*** Opening of Record extracts ***

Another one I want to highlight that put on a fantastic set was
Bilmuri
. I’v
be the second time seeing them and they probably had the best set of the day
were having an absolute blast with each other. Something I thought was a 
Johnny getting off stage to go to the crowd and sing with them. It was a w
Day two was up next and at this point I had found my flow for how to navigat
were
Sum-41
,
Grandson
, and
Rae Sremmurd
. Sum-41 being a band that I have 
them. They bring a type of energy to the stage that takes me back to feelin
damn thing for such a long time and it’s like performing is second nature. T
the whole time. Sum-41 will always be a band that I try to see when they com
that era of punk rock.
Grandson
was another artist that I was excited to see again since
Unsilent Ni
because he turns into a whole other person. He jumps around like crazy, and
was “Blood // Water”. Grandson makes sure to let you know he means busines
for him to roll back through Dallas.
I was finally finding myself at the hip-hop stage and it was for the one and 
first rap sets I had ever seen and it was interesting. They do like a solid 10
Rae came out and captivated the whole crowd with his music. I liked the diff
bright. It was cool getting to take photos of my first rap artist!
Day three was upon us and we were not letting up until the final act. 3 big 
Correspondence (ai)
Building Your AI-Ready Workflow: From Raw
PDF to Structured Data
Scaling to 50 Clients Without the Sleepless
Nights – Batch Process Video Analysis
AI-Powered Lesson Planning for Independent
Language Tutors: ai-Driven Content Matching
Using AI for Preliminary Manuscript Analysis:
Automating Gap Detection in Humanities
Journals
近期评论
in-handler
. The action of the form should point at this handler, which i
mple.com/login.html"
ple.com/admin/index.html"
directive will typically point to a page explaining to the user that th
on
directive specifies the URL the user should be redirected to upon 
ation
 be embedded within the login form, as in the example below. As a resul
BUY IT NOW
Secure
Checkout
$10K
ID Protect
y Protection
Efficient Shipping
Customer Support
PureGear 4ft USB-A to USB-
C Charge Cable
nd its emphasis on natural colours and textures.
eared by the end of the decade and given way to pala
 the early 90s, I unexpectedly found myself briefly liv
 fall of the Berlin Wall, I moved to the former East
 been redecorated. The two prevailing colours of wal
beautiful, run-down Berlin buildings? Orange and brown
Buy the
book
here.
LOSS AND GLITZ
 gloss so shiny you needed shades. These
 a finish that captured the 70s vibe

*** Close of Record extracts ***

Task details
Copy the records word for word from the first line through the line that contains "them. They bring", including that line.

Answer box
Another one I want to highlight that put on a fantastic set was
Bilmuri
. I’v
be the second time seeing them and they probably had the best set of the day
were having an absolute blast with each other. Something I thought was a 
Johnny getting off stage to go to the crowd and sing with them. It was a w
Day two was up next and at this point I had found my flow for how to navigat
were
Sum-41
,
Grandson
, and
Rae Sremmurd
. Sum-41 being a band that I have 
them. They bring a type of energy to the stage that takes me back to feelin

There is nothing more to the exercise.